Le charme fut rompu, et le temps reprit soudain son écoulement habituel. Sans perdre un instant, le pilote dégaina un javelot et visa le point sur le côté de l’écrou géant que lui désignait le vaisseau. D’autres impacts des tests précédents marbraient le versant de la montagne. L’espace d’un geste, le vaisseau poussa la sortie de son ressort magnétique à 111. La lance partit droit vers sa cible avec la force de la foudre. Le recul déstabilisa leur trajectoire, que le pilote récupéra à temps pour négocier une ressource, glisser sur le flanc et frôler l’arête de l’écrou.

Dans leur dos, le projectile avait frappé. La pression formidable de l’air qui coulait à travers le javelot, canalisée par ses volutes étranges, l’avait chauffée à blanc. Il avait explosé en une immense gerbe de gouttelettes en fusion, et avait creusé un nouveau cratère de métal fondu sur la face de la montagne. L’impact s’entendit d’un horizon à l’autre du soleil, mais ne parvint pas à rattraper le vaisseau, qui filait déjà vers l’espace.

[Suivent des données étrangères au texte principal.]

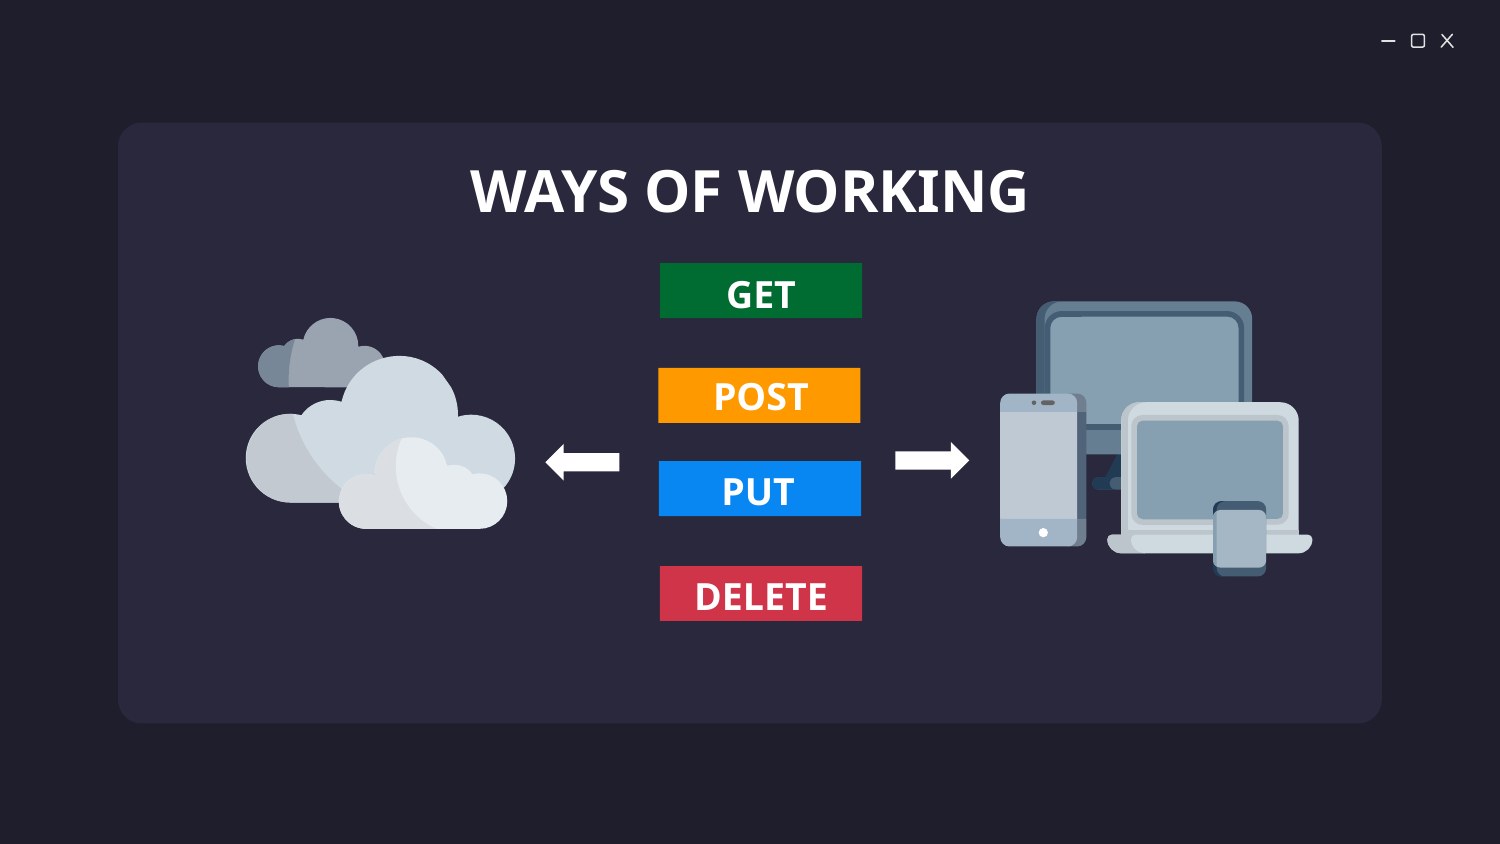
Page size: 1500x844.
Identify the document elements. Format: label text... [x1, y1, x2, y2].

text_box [1036, 301, 1313, 577]
text_box [543, 442, 622, 483]
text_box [999, 393, 1087, 547]
text_box [893, 440, 972, 481]
text_box PUT [637, 442, 880, 539]
title GET [639, 296, 883, 342]
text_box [242, 317, 520, 530]
text_box DELETE [639, 547, 883, 644]
text_box POST [639, 347, 883, 444]
text_box WAYS OF WORKING [169, 82, 1331, 296]
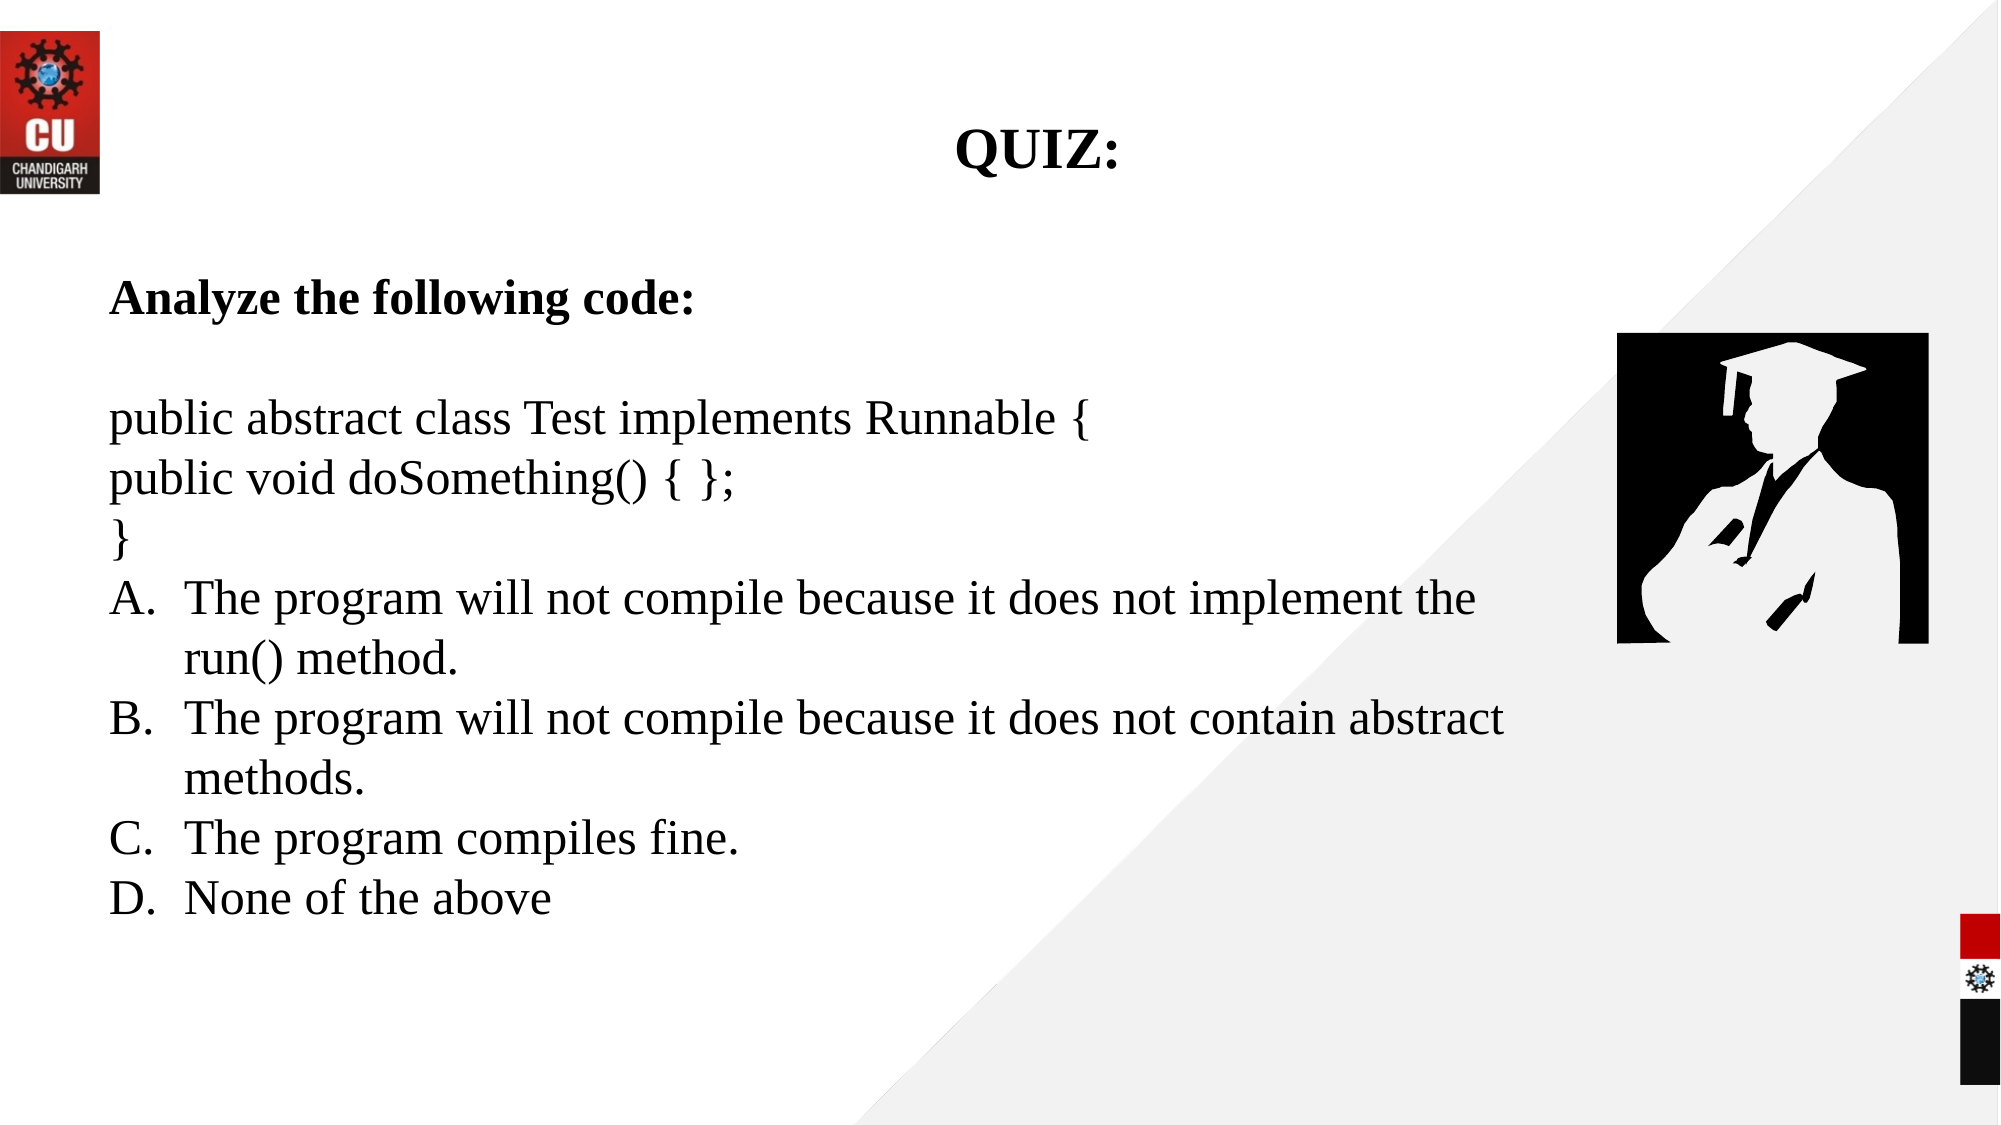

Les balistes sur le pourtour de la montagne, incapables de suivre la trajectoire de l’assaillant, n’avaient pas décoché un seul trait. Tandis que le cratère se solidifiait lentement, l’éclat blanc de ses réacteurs se fondait dans le ciel anthracite. Le silence retombait sur le désert d’écrous à mesure que leur rugissement s’éloignait à travers l’éther, tel un ange silencieux poursuivi par un dragon invisible.